Document excerpt >>
= = =

Dr. Dobb's is part of the Informa Tech Division of Informa PLC

This site is operated by a business or businesses owned by Informa PLC and all copyright resides with them. Informa PLC's registered office is 5 Howick Place, London SW1P 1WG. Registered in England and Wales. Number 8860726.

Channels ▼


Keccak: The New SHA-3 Encryption Standard

Figure 2 shows the data structure of the internal state S. This C struct, named spongeState, contains eight fields, two of which are aligned arrays (marked in red). The state[] field holds the actual state bytes, while the dataQueue[] field holds the message bytes to be combined and permutated.

struct holding the internal state of the Keccak hash function
Figure 2: The struct holding the internal state of the Keccak hash function.

= = =

Work item >>
In the Keccak excerpt, which field of the spongeState struct holds the actual state bytes? Rely only on the Keccak excerpt to answer.

Entries taken from a collection >>

= = =

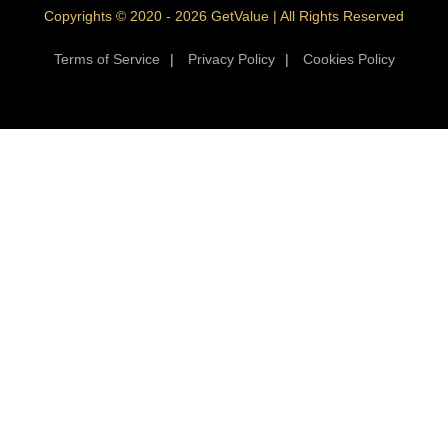
Copyrights © 2020 - 2026 GetValue | All Rights Reserved
Terms of Service
|
Privacy Policy
|
Cookies Policy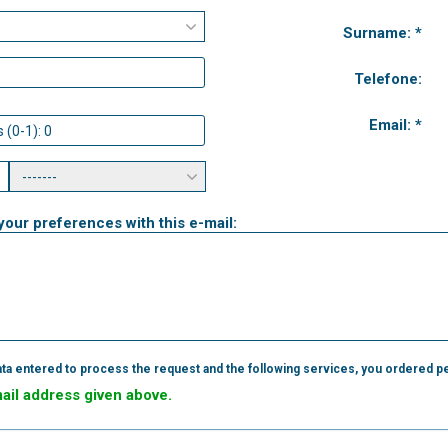
Surname: *
Telefone:
Email: *
your preferences with this e-mail:
ta entered to process the request and the following services, you ordered pe
mail address given above.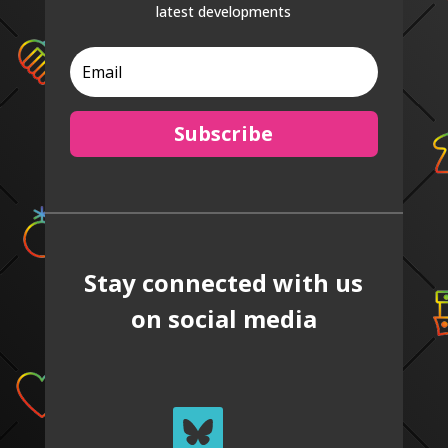
latest developments
Subscribe
Stay connected with us
on social media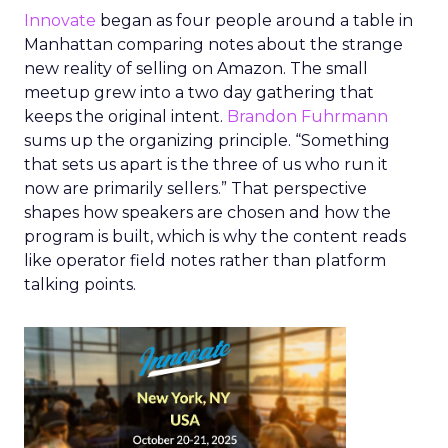
Innovate
began as four people around a table in
Manhattan comparing notes about the strange
new reality of selling on Amazon. The small
meetup grew into a two day gathering that
keeps the original intent.
Brandon Fuhrmann
sums up the organizing principle. “Something
that sets us apart is the three of us who run it
now are primarily sellers.” That perspective
shapes how speakers are chosen and how the
program is built, which is why the content reads
like operator field notes rather than platform
talking points.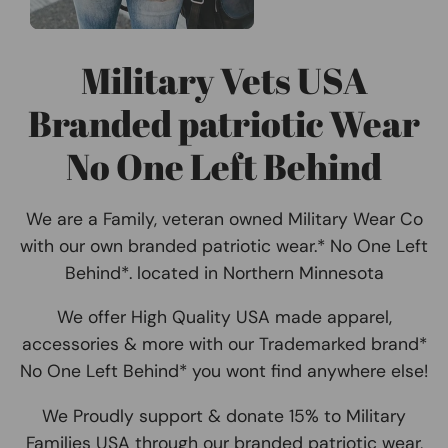
Military Vets USA
Branded patriotic Wear
No One Left Behind
We are a Family, veteran owned Military Wear Co
with our own branded patriotic wear.* No One Left
Behind*. located in Northern Minnesota
We offer High Quality USA made apparel,
accessories & more with our Trademarked brand*
No One Left Behind* you wont find anywhere else!
We Proudly support & donate 15% to Military
Families USA through our branded patriotic wear,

= = =

Result of the task >>
The state[] field.